Required work
Print the data below line for line, leaving out the pictures.
***** Records for this task
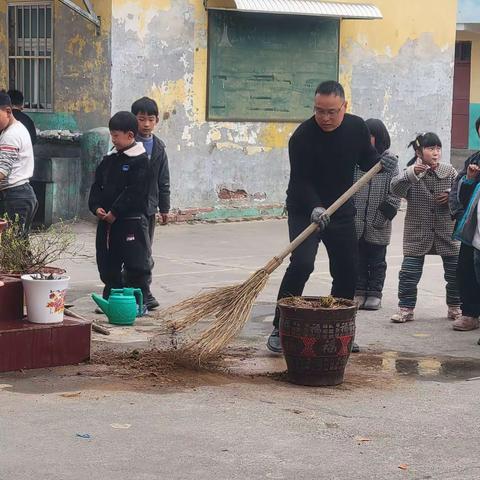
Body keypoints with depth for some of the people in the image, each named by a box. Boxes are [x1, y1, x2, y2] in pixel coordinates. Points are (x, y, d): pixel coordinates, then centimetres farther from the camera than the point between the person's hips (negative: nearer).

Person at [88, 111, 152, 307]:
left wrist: (115, 212, -17)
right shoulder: (109, 159, 13)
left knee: (135, 265, -3)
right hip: (106, 220, 7)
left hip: (132, 219, -7)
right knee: (108, 265, 11)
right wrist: (96, 207, -3)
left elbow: (134, 191, -15)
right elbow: (97, 184, 14)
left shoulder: (139, 160, -9)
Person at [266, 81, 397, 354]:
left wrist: (381, 162, -12)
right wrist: (314, 208, -36)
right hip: (304, 210, -5)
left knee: (348, 272, 6)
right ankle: (280, 329, -13)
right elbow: (300, 180, -21)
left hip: (342, 211, 5)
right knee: (302, 263, -21)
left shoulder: (357, 127, -3)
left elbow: (366, 157, 11)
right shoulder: (302, 136, -18)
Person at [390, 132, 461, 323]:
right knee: (409, 272, -2)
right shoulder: (410, 173, -5)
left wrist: (451, 195, -14)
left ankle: (455, 308, 25)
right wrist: (410, 173, -33)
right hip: (417, 232, -2)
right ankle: (405, 309, 9)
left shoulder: (449, 171, 0)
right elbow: (395, 189, -19)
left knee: (454, 272, 8)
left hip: (446, 230, 2)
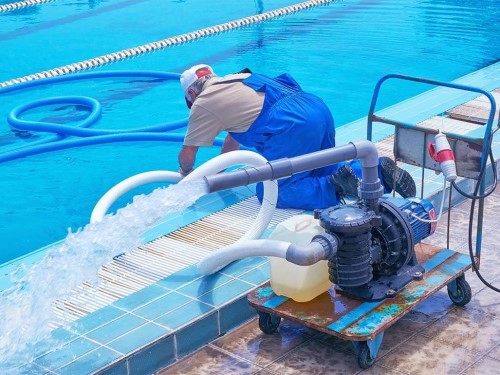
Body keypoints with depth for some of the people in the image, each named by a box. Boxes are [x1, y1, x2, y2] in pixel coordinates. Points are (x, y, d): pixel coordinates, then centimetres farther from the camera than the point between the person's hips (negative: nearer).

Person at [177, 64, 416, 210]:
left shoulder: (204, 104, 8)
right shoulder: (234, 81, 31)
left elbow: (187, 154, 16)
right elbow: (235, 131, 44)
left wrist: (186, 172, 38)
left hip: (293, 128, -9)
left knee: (272, 193, -4)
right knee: (325, 172, 25)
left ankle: (337, 186, -21)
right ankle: (378, 169, 3)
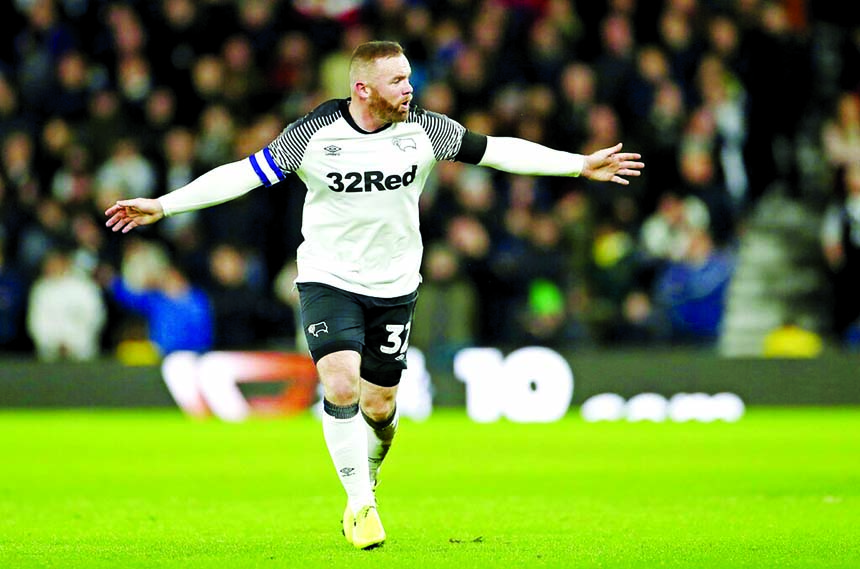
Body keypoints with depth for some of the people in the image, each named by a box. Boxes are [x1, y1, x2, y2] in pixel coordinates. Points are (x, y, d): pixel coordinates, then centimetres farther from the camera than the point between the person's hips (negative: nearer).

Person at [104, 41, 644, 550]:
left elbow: (496, 150, 1)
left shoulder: (422, 129, -8)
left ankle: (365, 489, 36)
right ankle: (361, 506, -9)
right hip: (328, 280, -3)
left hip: (394, 286, 3)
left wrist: (581, 164, 2)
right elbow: (244, 173, -12)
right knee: (340, 385, -22)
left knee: (379, 407, 7)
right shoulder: (313, 134, -15)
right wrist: (162, 205, -17)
**********
Exercise response
Body keypoints with depth for some of the people in the image, each named by a box. Boxes are [x1, y1, x2, y2] in pixel coordinates. Points are (x, y, d): pixel coordinates, then centimetres farther from the camera than the point between the person's hips (negative: nearer).

Person at [88, 111, 152, 307]:
left wrist: (115, 212, -17)
right shoulder: (109, 159, 13)
left knee: (135, 265, -3)
right hip: (106, 220, 7)
left hip: (132, 219, -7)
right knee: (108, 265, 11)
right wrist: (96, 207, -3)
left elbow: (134, 191, -15)
right elbow: (97, 184, 14)
left shoulder: (139, 160, -9)
Person at [266, 81, 397, 354]:
left wrist: (381, 162, -12)
right wrist: (314, 208, -36)
right hip: (304, 210, -5)
left knee: (348, 272, 6)
right ankle: (280, 329, -13)
right elbow: (300, 180, -21)
left hip: (342, 211, 5)
right knee: (302, 263, -21)
left shoulder: (357, 127, -3)
left elbow: (366, 157, 11)
right shoulder: (302, 136, -18)
Person at [390, 132, 461, 323]:
right knee: (409, 272, -2)
right shoulder: (410, 173, -5)
left wrist: (451, 195, -14)
left ankle: (455, 308, 25)
right wrist: (410, 173, -33)
right hip: (417, 232, -2)
right ankle: (405, 309, 9)
left shoulder: (449, 171, 0)
right elbow: (395, 189, -19)
left knee: (454, 272, 8)
left hip: (446, 230, 2)
Body keypoints with depth for some of the people in the image, each named by a box. Boxes are [x1, y1, x2, y2] in pixel coordinates. Points are (x, y, d): pixel coordinates, then centimetres farther from the camera than the point between the person's hips (negative: nearer).

Person at [177, 64, 416, 210]:
left shoulder: (204, 104, 8)
right shoulder: (234, 81, 31)
left elbow: (187, 154, 16)
right elbow: (235, 131, 44)
left wrist: (186, 172, 38)
left hip: (293, 128, -9)
left knee: (272, 193, -4)
right knee: (325, 172, 25)
left ankle: (337, 186, -21)
right ankle: (378, 169, 3)
Body keypoints with depth for some of the people in the image, each named by a box. Boxes are [x1, y1, x2, y2] in pixel coordinates. Points are (x, y, d): pixel coordinates, then centimetres farther from the camera than the point between the person's hips (negative: nearer).

Person at [104, 41, 644, 550]:
left elbow: (496, 150, 1)
left shoulder: (422, 129, -8)
left ankle: (365, 489, 36)
right ankle: (361, 506, -9)
right hip: (328, 280, -3)
left hip: (394, 286, 3)
left wrist: (581, 164, 2)
right elbow: (244, 173, -12)
right knee: (340, 385, -22)
left knee: (379, 407, 7)
right shoulder: (313, 134, -15)
right wrist: (162, 205, -17)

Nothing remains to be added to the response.